QUESTIONS ON THE MATERIAL:
**a.** Say whether each statement agrees with the Spark NLP graph extraction notebook below, answering yes or no and quoting the deciding words exactly: (i) Graph Extraction merges and explodes entities by default. (ii) The glove_100d download is approximately 13.6 MB. (iii) If mergeEntities is set to false, the POS, Dependency Parser and Typed Dependency Parser models must be defined in the pipeline.
**b.** According to the Spark NLP graph extraction notebook below, what does the explodeEntities parameter do?
**c.** Carry the Spark NLP graph extraction notebook below forward, starting right after its final line.

GIVEN PASSAGE:
══════

Spark NLP version 4.2.7


In [None]:
import sparknlp
from sparknlp.base import *
from sparknlp.annotator import *

spark = sparknlp.start(real_time_output=True)

print("Spark NLP version", sparknlp.version())

Spark NLP version 4.2.7


In [None]:
from pyspark.sql.types import StringType

text = ['Peter was born in Mexico and very successful man.']
data_set = spark.createDataFrame(text, StringType()).toDF("text")
data_set.show(truncate=False)

+-------------------------------------------------+
|text                                             |
+-------------------------------------------------+
|Peter was born in Mexico and very successful man.|
+-------------------------------------------------+



Graph Extraction requires POS, DependencyParsers and NER to extract information from a Dependency Tree. Check this [introductory notebook](https://github.com/JohnSnowLabs/spark-nlp-workshop/blob/master/jupyter/annotation/english/graph-extraction/graph_extraction_intro.ipynb).

In [None]:
document_assembler = DocumentAssembler().setInputCol("text").setOutputCol("document")

tokenizer = Tokenizer().setInputCols(["document"]).setOutputCol("token")

word_embeddings = WordEmbeddingsModel.pretrained() \
    .setInputCols(["document", "token"]) \
    .setOutputCol("embeddings")

ner_tagger = NerDLModel.pretrained() \
    .setInputCols(["document", "token", "embeddings"]) \
    .setOutputCol("ner")

glove_100d download started this may take some time.
Approximate size to download 145.3 MB
[ / ]glove_100d download started this may take some time.
Approximate size to download 145.3 MB
[ — ]Download done! Loading the resource.
[OK!]
ner_dl download started this may take some time.
Approximate size to download 13.6 MB
[ / ]ner_dl download started this may take some time.
Approximate size to download 13.6 MB
Download done! Loading the resource.
[OK!]


# Graph Extraction Default Values

Graph Extraction by default will merge and explode entities. Which means:

*   **explodeEntities**: This parameter finds paths between all pair of entities labeled by NER
*   **mergeEntities**: This parameter merges same neighboring entities as a single token e.g. `New York` will be consider a single token, instead of `New` as one token and `York` as another one.

**mergeEntities** will also configure Graph Extraction to use default pretrained POS, Dependency Parser and Typed Dependency Parser models under the hood. If we set this parameter to `false`, we will need to define those in the pipeline.

In [None]:
graph_extraction = GraphExtraction() \
            .setInputCols(["document", "token", "ner"]) \
            .setOutputCol("graph")

In [None]:
graph_pipeline = Pipeline().setStages([document_assembler, tokenizer,
                                       word_embeddings, ner_tagger,
                                       graph_extraction])

In [None]:
graph_data_set = graph_pipeline.fit(data_set).transform(data_set)
graph_data_set.select("graph").show(truncate=False)

pos_anc download started this may take some time.
Approximate size to download 3.9 MB
Download done! Loading the resource.
dependency_conllu download started this may take some time.
Approximate size to download 16.7 MB
Download done! Loading the resource.
dependency_typed_conllu download started this may take some time.
Approximate size to download 2.4 MB
Download done! Loading the resource.

══════

SOURCE INFORMATION:
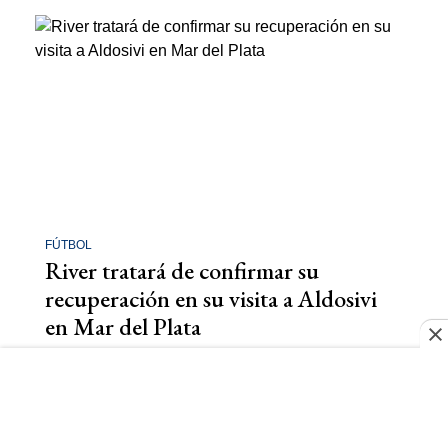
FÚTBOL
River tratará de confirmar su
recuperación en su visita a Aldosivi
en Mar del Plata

══════

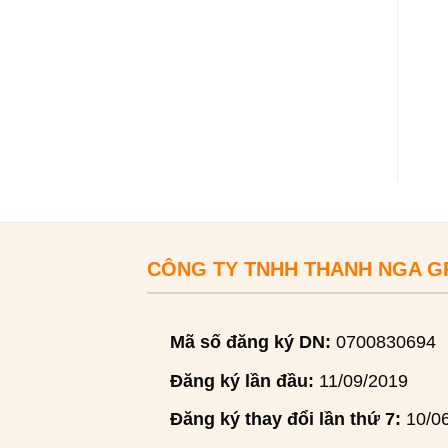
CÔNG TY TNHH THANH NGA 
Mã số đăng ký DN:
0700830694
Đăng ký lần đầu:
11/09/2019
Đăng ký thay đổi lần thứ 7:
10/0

══════

EXPECTED RESPONSES:
**a.**
(i) Yes: "Graph Extraction by default will merge and explode entities."
(ii) No: "Approximate size to download 145.3 MB"
(iii) Yes: "If we set this parameter to `false`, we will need to define those in the pipeline."

**b.** It finds paths between all pair of entities labeled by NER.

**c.**
+-------------------------------------------------------------------------------------------------------------------------+
|graph                                                                                                                    |
+-------------------------------------------------------------------------------------------------------------------------+
|[{node, 10, 13, born, {entities -> PER,LOC, left_path -> born,flat,Peter, right_path -> born,nsubj,man,flat,Mexico}, []}]|
+-----------------------------------------------------------------------------------------------------------

## Entity Types

**entitTypes** parameter allow us to find paths between a pair of entities. The pair of entities must be separated by hyphen. So, we must use this format:

`[ "ENTITY_1-ENTITY_2", "ENTITY_3-ENTITY_4", "ENTITY_N-ENTITY_M"]`

In [None]:
graph_extraction = GraphExtraction() \
    .setInputCols(["document", "token", "ner"]) \
    .setOutputCol("graph") \
    .setEntityTypes(['LOC-PER'])


graph_pipeline = Pipeline().setStages([document_assembler, 
                                       tokenizer,
                                       word_embeddings, 
                                       ner_tagger,
                                       graph_extraction])

In [None]:
graph_data_set = graph_pipeline.fit(data_set).transform(data_set)
graph_data_set.select("graph").show(truncate=False)

+-------------------------------------------------------------------------------------------------------------------------+
|graph                                                                                                                    |
+-------------------------------------------------------------------------------------------------------------------------+
|[{node, 10, 13, born, {entities -> LOC,PER, left_path -> born,nsubj,man,flat,Mexico, right_path -> born,flat,Peter}, []}]|
+-------------------------------------------------------------------------------------------------------------------------+



## Modifying Root Token

We can set a different root. For that we need to check which words can be defined as root. Visualizing the first level of the dependency tree in [this notebook](https://colab.research.google.com/drive/1BbLeRBjHxqIvcz8812ckwk5gNc2es383?usp=sharing), besides `born` those could be: `Peter`, `was`, `.` and `man`. However, some of those won't return a relationship.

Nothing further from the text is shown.